== Saved data entries ==
★ ★ ★

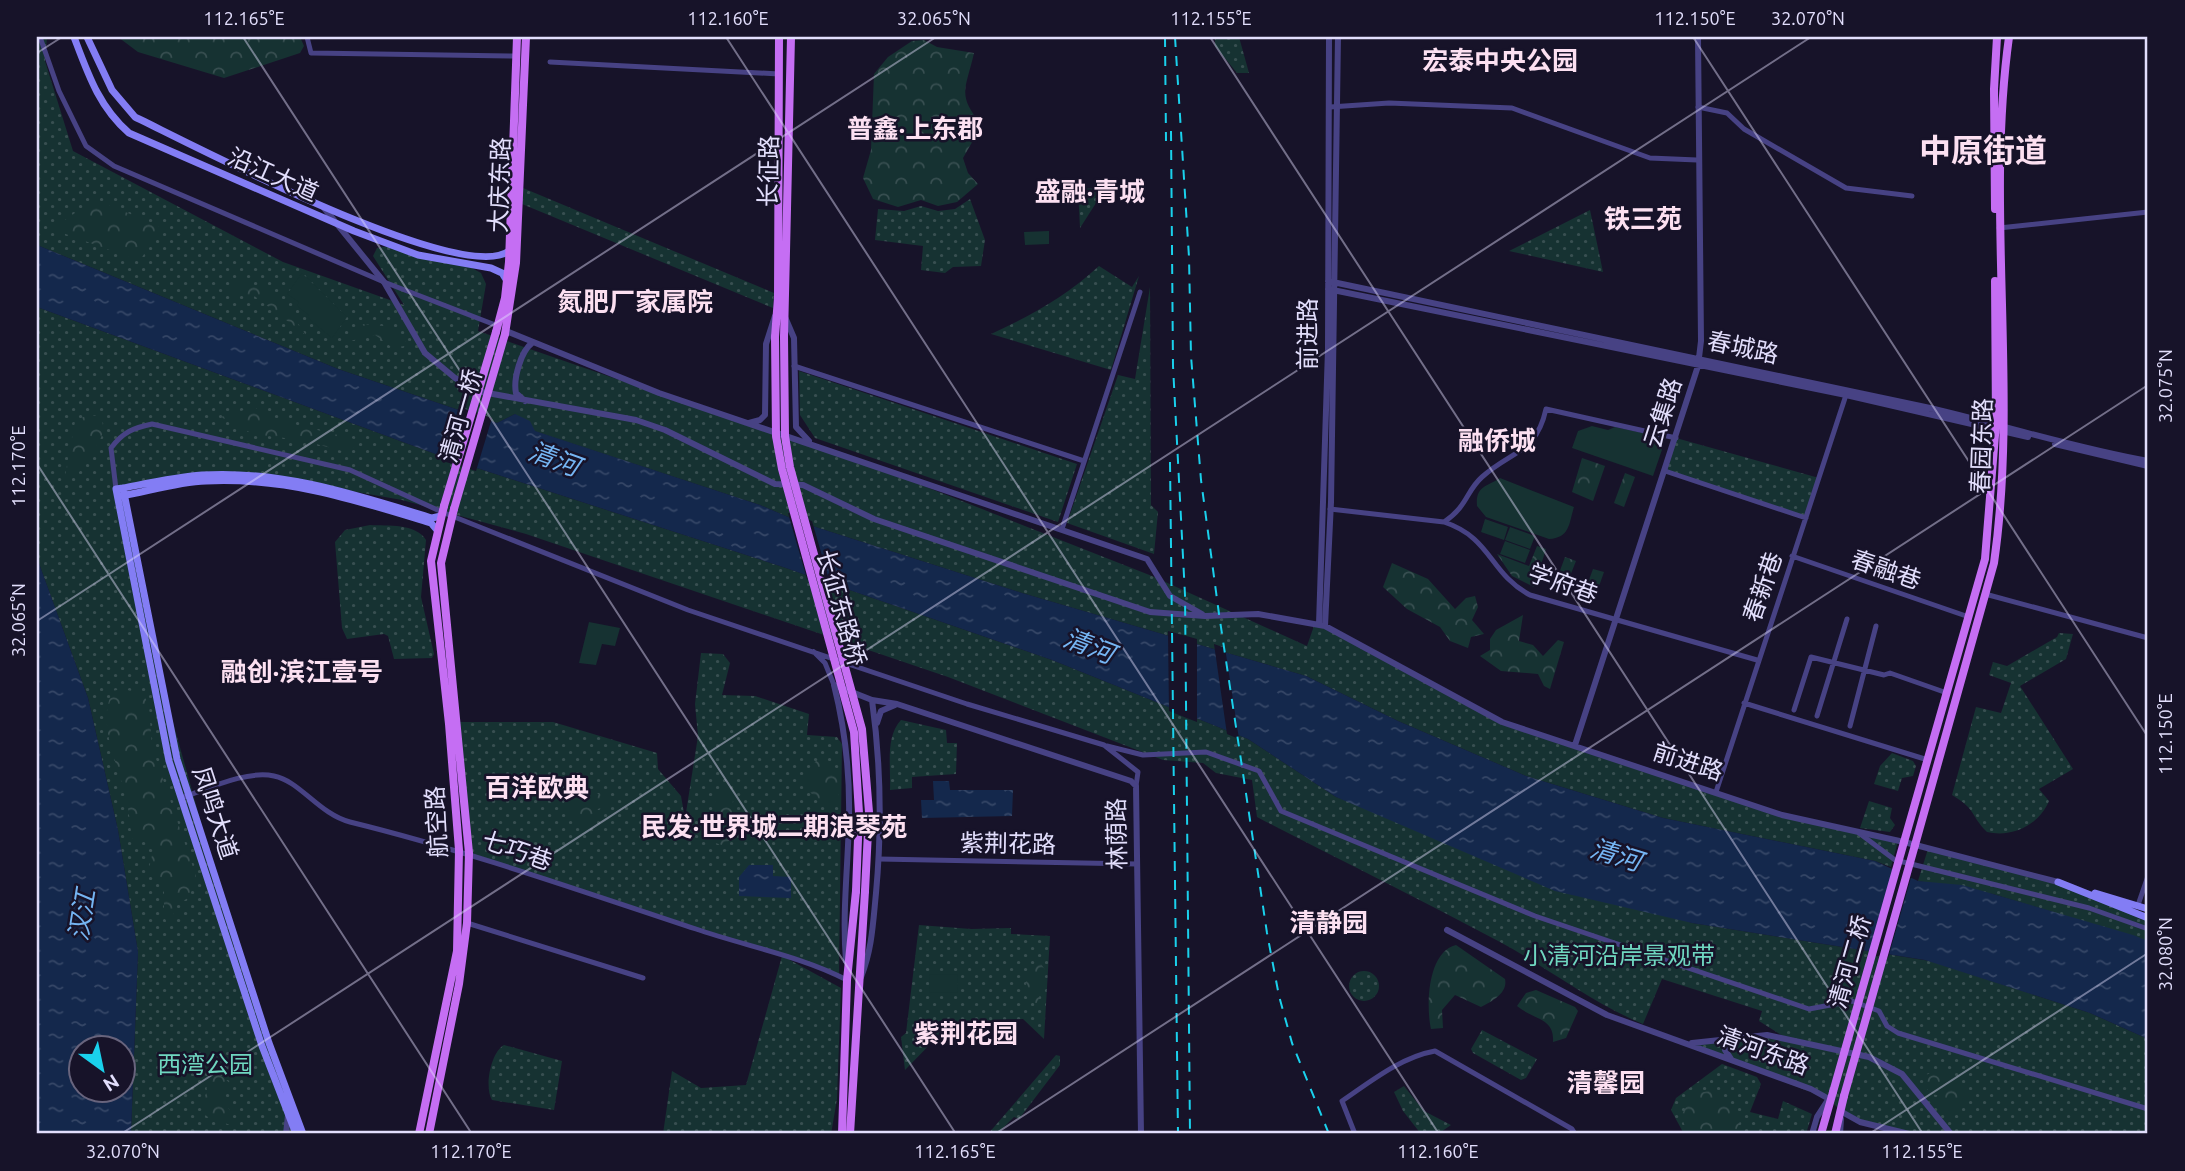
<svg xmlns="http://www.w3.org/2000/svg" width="2185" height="1171" font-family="Ubuntu,'Noto Sans SC',sans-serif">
<defs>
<pattern id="grass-dots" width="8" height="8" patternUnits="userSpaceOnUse" patternTransform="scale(1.75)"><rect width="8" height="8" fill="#163232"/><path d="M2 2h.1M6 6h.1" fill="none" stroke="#384f51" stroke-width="1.8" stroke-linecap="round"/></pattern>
<pattern id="forest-crowns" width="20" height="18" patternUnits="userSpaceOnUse" patternTransform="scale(1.75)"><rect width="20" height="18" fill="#163232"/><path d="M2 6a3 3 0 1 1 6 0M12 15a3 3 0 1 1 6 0" fill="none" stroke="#384f51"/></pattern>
<pattern id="water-ripples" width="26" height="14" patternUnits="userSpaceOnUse" patternTransform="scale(1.75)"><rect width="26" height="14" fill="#14284c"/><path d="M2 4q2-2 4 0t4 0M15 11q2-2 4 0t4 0" fill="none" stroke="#364767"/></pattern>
</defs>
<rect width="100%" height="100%" fill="#171329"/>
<path fill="url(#grass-dots)" d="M37,37h10l-2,24 28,90 210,111 121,43 -31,-49 4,-8 11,-2 82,21 11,6 5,11 -8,47 433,150 241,95 155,70 8,-23 187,99 280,93 116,26 -7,26 -16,-6 -212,-43 -137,-42 -128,-55 -92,-45 -284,-83 -222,-71 -40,-17 -226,-74 -19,-17 -18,9 -159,-54 -301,-124z
M1215,37h24l10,36h-12l-22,-27z
M523,188l251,105 -1,15 -251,-104z
M1078,188l27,1 -25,39z
M970,199l15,41 -4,26 -28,1 -8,6 -24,-3 2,-24 -48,-6 3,-31 26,2 17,-5 17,5 17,-2z
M1590,210l13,62 -94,-21z
M1099,266l33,21 7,-11 -28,94 -120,-36c41,-19 74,-37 108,-68z
M1150,287l1,218 7,7 -4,42 -87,-31 51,-148 17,4z
M37,307l412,152 334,108 269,93 196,79 88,58 356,126 238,38 160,52 58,26v95h-239l-49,-12 -18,-10 -13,-13 -146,-56 100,-7 -24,-15 3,-10 -100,-32 -19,45c-51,-21 -95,-56 -143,-82 -80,-43 -162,-83 -243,-125l-5,-37 -36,-7 -13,-10 -40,-3 -215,-83 -422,-143 -124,-34 -136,-24 -142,11 10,40 16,113 86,308 70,186h-175l7,-182 -20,-122 -30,-132 -51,-140z
M799,371l278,93 -19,58 -243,-84 -15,-23z
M1676,438l143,40 -13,40 -141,-47z
M370,525c17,1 46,-2 56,15l-5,57 13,57 -2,4 -38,1 -6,-23 -4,-2 -37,5 -5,-11 -7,-86 10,-12z
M2059,633l14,1 -7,25 -46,27 53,83 -34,20 10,12c-10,24 -37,37 -62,31 -17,-17 -10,-22 -35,-37l24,-88 25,6 10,-30 -22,-8 4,-13 14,4 50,-29z
M701,653l22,1 7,9 -8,32 33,1 54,18 -2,21 30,2 5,7 -3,231 -51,-16 53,29 -4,111 -6,35h-168l9,-63 29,17 45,-3 36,-129 -313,-103 -11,-131h95l104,31 1,16 23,27 4,23 13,-83 -3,-32z
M901,720l45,10 1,13h10l-1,31 -44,3v11l-22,2c1,-24 -5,-53 11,-70z
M1892,753l21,8 3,5 -3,10 -11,2 -4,13 -24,-7 6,-18z
M1869,801l23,7 -2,10 5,7 -5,7 -30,-4z
M1928,849l130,33 90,36v23l-155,-47 -75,-13z
M919,925l52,4 40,-1v6l39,2 -6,103 -21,-20 -27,1 -51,9 -40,41 -4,-33 5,-4z
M1349 986a15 15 0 1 1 30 0a15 15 0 1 1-30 0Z
M1482,1030l55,29 -11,19 -5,2 -48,-27 -2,-4z
M504,1045l58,16 -8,49 -62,-10c-8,-13 -1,-48 12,-55z
M1056,1055l4,1v9l-41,54 -5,-2 -17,17h-9z
M1722,1064l35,13 4,7 -11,28 28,7 5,-18 29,13 -6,20h-122l-13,-24 5,-12z
M1404,1086l20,25 27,14 -13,9h-17l-18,-23 -9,-19z"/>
<path fill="url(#forest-crowns)" d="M118,37h182l4,9 -4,7 -76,25 -86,-26z
M924,40l13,7 37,6c-8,36 -18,42 8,72l-19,33 5,15 10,11 -21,18 -19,4 -17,-6 -23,7 -25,-8 -10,-21 8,-28 3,-76 14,-17 24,-16z
M95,199l68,29 -21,29 -8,2 -82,-30z
M232,278l42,14 32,43 -53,-40 -15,1 -10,-6z
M362,324l22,2 26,19 -17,3 -18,-13 -25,6z
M254,407l23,13 81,20 -8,13 -49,-13 -48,-6 -32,-17z
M100,415c12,27 -15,35 -22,61h-13l10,-54 8,-5z
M1582,458l23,8 -12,35 -21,-9z
M1625,473l10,4 -11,30 -10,-4z
M1537,546l9,3 -12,38 -22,-11 -15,-22 32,12z
M1565,557l11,4 -12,30 -10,-4z
M1392,563l36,16 27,30 11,-11 9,-2 3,11 -6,13 12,14 -13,3 -3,11 -18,-7 -10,-14 -33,-18 -24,-22z
M1593,569l11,3 -11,31 -11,-4z
M1523,615l-4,26 14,4 10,11 15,-16 6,2 -14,47 -6,-3 -6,-12 -37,-3 -21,-15 10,-6v-11l6,-9z
M121,689l22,4 6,13 3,41 44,129 -8,22 -12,7 -7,23 -5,-12v-24l-15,-24 4,-17 -6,-13 -15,1c-2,-14 -3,-29 -6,-42 -8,-32 -30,-74 -13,-106z
M816,761h14c13,13 11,26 6,42h-12l-21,-16 1,-13z
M577,785h6l25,15v5l-10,4 -10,18 -10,-2 -15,-21z
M728,786l5,14 -3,40 -8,5 -10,-3 -2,-3 7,-46z
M1456,945l49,34c3,14 -13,22 -24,28l-26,-12 -13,15 1,18 -12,1c-5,-22 -4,-77 25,-84z
M1040,962l5,8 -7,33h-5l-8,-8 2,-25z
M1536,990l39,17 3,4 -12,27 -13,4c2,-24 -19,-22 -36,-36l9,-13z
M1938,1069l12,3 18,19 -2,9 -13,14 -13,-6 1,-12 -9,-2 -8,-8 2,-11z
M213,1075h7l11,9 -3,5 -9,2 10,18 1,16c-14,-6 -25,-3 -30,-21l7,-12 -1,-11z
M1709,1091c14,8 25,12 32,27l-5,16h-48l-7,-18 12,-22z"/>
<path fill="#163232" d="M1049,231v13l-24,1 -1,-13z
M302,273l45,44 -15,21 -24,-20 1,-3 -12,-9 2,-4 -12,-8z
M1592,426l16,4 7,-3 51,11 -13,38 -81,-28 6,-17z
M1500,478l74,29c-5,16 -4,31 -25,32l-63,-22 -9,-11c-2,-21 12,-20 23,-28z
M1485,519l23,8 -4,13 -23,-8z
M1510,527l25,9 -5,13 -25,-9z
M1505,541l25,9 -5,13 -25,-9z
M589,622l31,6 -5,18 -13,-2 -6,21 -17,-2z
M930,974l28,1 -1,18 -28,-1z"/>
<path fill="url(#water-ripples)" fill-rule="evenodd" d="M37,245l301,124 159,54 18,-9 15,7 5,10 225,74 40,17 222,71 284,83 92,45 128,55 137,42 212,43 43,20 44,4 171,50 15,6v98l-58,-26 -165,-53 -233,-37 -137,-32 -219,-94 -88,-58 -196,-79 -269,-93 -334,-108 -412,-152z
M37,558l51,140 30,132 20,122 -7,182h-94zM80,1048h42v42h-42z
M933,781h16l1,9h63l-1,26 -90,2 -1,-18h13z
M749,865h24v11l18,1v21l-52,-2v-19z"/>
<path fill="#171329" d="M462,408l30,10 -16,53 -30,-9z
M788,513l24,8 19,66 -24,-8z
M1168,631l29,8v83l-28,-11z
M1214,644l11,4 14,91 -12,-5z
M1894,865l18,9 -24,84 -19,-3z"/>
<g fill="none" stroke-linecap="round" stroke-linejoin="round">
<path stroke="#474284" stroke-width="5" d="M40,37l19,54 27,55 28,20 270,116 114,44
M307,37l4,16 204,3
M550,62l229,12
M1330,107l59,-4 123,5 138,50 47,2
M1698,107l29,6 17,16 102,59 66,8
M1999,228l149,-16
M794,366l290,95
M1665,471l141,47
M116,489l-5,-41c12,-16 22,-20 41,-24l198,46 92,42 246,98 279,94 137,41 34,27 -2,14
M1330,509l114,13c24,-16 22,-31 38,-45 30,-27 54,-23 64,-68l130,29
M1444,522c48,16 45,51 86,73l227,65
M1062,529l78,-237
M1792,556l177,61
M1985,594l163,44
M814,652l11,11 9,22
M1744,703l184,57
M1794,710l17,-53 73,18 6,-2 57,20
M1817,716l30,-97
M1850,726l26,-100
M1107,746l36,9 63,-3 53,19 22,40 254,105 274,93 43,-8 27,10 8,15 11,7 250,76
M1716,792l130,-397
M181,798c27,-9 65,-28 93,-22 26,5 45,38 76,46 118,29 231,69 346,107 49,17 105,27 151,51
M1859,833l36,27 194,48 59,21
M879,859l258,5
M2138,905l10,-29
M467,923l176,55
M1355,1134l-13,-33c28,-19 59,-44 93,-50l137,78 3,5"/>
<path stroke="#474284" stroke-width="6" d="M324,208l60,74 41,71 30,25 27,14 154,28 29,10 110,54 28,1 71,34 276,93 55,4 53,-2 67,12 177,96 280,93 122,27 154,40
M1328,281l602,127c73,17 144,40 218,53
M1328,289l518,106 182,42
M785,317l9,21 2,89 13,14
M506,331l153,62 488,166 23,37 32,18
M525,401l-9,-8c-3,-14 5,-42 16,-50
M749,423l11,-3 5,-5 1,-71 9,-28
M2055,444l93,22
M1319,624l9,-275 1,-312
M1325,626l6,-124 7,-465
M877,723l4,-12 14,-6
M1575,745l123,-379 3,-25 -3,-304
M1447,930l160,85 204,74 18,10
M846,961c-4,-48 2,-94 3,-142 1,-45 -4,-90 -15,-134l38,15 25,4 234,77 5,5 5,348
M861,977c11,-27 12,-54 15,-84 6,-65 5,-128 -4,-193
M1692,1043l75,-8 102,22 33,17 49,60
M1731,1059l-6,-9 7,-9
M1842,1112l18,10 49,12
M286,1134l2,-19
M1812,1134l5,-17 13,-20
M1840,1134l1,-15"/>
<path stroke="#837df4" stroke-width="7" d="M74,37c14,37 25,70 55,96l225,98 64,24 73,13 11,5 5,8
M87,37l25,53 23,27c58,28 326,169 374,134
M123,488c26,-5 53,-11 79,-13 81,-5 154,20 230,43l9,-2
M121,496c28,-5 57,-14 85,-15 80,-4 150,19 225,42l6,7
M2058,882l90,36
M2095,893l53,16
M296,1134l-34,-88 -93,-285 -53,-272 7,-1 54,271 92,284 34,91"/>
<path stroke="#c56ef3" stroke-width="8" d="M1995,209l-1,-120 3,-52
M496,332l9,-34 4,-36 8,-225
M505,334l11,-71 10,-226
M775,337l3,-39 1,-261
M784,337l7,-300
M1904,842l81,-283 11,-136 -1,-142
M1915,845l79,-282c25,-174 -9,-352 15,-526
M419,1134l38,-183 2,-101 -10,-126 -18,-163 13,-55
M429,1134l30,-150 8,-61 2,-70 -28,-290 13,-54
M842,1134l5,-154 9,-89
M850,1134l15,-243
M1821,1134l12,-42
M1835,1134l9,-38"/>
<path stroke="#1ad1ec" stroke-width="2" stroke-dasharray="10 9" stroke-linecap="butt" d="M1165,37l1,104
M1175,37l14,220 2,99 10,124 18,134 48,319 12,63 13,47 37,91
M1171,131l2,235 12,229 5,539
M1170,462l8,672"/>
<path stroke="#c56ef3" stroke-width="8" d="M775,337l1,99 6,33 72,263 5,81 -3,78
M784,337l1,99 5,31 72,262 7,83 -4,79
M444,506l52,-174
M454,509l51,-175
M1833,1092l71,-250
M1844,1096l71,-251"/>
</g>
<path fill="none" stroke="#e2defc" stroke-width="2" stroke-opacity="0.45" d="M243,37l713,1097M726,37l713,1097M1210,37l713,1097M1693,37l455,700M37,53l25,-16M37,464l435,670M37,621l899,-584M121,1134l1690,-1097M995,1134l1153,-749M1869,1134l279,-181"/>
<g text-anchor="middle" stroke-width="5" stroke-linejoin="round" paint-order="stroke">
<g font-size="24" fill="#e2defc" stroke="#171329">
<text transform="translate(769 171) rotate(-89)" y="8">长征路</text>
<text transform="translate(273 175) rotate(24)" y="8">沿江大道</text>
<text transform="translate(500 185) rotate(-88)" y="8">大庆东路</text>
<text transform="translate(1308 334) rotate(-90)" y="8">前进路</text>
<text transform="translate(1743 348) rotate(12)" y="8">春城路</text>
<text transform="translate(1663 413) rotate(-72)" y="8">云集路</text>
<text transform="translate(461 416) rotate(-74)" y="8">清河一桥</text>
<text transform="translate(1982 446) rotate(-88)" y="8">春园东路</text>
<text transform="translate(1886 570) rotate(19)" y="8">春融巷</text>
<text transform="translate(1563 584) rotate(20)" y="8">学府巷</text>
<text transform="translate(1763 587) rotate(-71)" y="8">春新巷</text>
<text transform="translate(841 608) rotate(74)" y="8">长征东路桥</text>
<text transform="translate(1688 762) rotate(18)" y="8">前进路</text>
<text transform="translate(215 813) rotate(72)" y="8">凤鸣大道</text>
<text transform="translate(437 822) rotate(-93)" y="8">航空路</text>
<text transform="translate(1117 834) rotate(-91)" y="8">林荫路</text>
<text transform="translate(1008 844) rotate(1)" y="8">紫荆花路</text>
<text transform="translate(517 851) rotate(19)" y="8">七巧巷</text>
<text transform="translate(1850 962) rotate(-74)" y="8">清河二桥</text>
<text transform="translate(1763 1051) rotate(20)" y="8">清河东路</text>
</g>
<g font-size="24" fill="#6fd7c0" stroke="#171329">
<text x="1619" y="964">小清河沿岸景观带</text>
<text x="205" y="1073">西湾公园</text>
</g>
<g font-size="26" font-weight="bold" fill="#fce0f1" stroke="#171329">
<text x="1500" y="70">宏泰中央公园</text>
<text x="915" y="138">普鑫·上东郡</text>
<text x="1090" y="201">盛融·青城</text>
<text x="1643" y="228">铁三苑</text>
<text x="635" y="311">氮肥厂家属院</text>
<text x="1497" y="450">融侨城</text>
<text x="302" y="681">融创·滨江壹号</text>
<text x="537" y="797">百洋欧典</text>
<text x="774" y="836">民发·世界城二期浪琴苑</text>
<text x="1329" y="932">清静园</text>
<text x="966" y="1043">紫荆花园</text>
<text x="1606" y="1092">清馨园</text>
</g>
<g font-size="26" font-style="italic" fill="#75b5f3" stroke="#171329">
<text transform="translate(554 459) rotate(20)" y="9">清河</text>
<text transform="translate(1089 646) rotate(21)" y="9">清河</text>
<text transform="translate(1616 855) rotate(17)" y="9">清河</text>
<text transform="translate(82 915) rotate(-81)" y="9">汉江</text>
</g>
<g font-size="32" font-weight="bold" fill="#fce0f1" stroke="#171329">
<text x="1983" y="162">中原街道</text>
</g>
</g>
<rect width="2185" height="1171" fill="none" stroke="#171329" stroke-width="77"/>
<g transform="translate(102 1069) rotate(147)"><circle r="33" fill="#171329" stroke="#68647d" stroke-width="2"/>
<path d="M0-5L12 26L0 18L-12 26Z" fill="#1ad1ec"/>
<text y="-10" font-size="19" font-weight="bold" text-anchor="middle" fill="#e2defc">N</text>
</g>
<rect x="38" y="38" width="2108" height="1094" fill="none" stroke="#e2defc" stroke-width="2.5"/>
<g font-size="18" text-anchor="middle" fill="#e2defc">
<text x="244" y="25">112.165°E</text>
<text x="728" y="25">112.160°E</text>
<text x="934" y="25">32.065°N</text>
<text x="1211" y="25">112.155°E</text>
<text x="1695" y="25">112.150°E</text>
<text x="1808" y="25">32.070°N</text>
<text transform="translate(2166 386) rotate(-90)" y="6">32.075°N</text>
<text transform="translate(19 466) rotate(-90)" y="6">112.170°E</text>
<text transform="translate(19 620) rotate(-90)" y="6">32.065°N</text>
<text transform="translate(2166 734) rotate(-90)" y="6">112.150°E</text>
<text transform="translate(2166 954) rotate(-90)" y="6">32.080°N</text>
<text x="123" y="1158">32.070°N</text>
<text x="471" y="1158">112.170°E</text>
<text x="955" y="1158">112.165°E</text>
<text x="1438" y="1158">112.160°E</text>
<text x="1922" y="1158">112.155°E</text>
</g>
</svg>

★ ★ ★

== Work instruction ==
I need each line of the entries that holds the string "linejoin" located and copied.

== Output of the exercise ==
<g fill="none" stroke-linecap="round" stroke-linejoin="round">
<g text-anchor="middle" stroke-width="5" stroke-linejoin="round" paint-order="stroke">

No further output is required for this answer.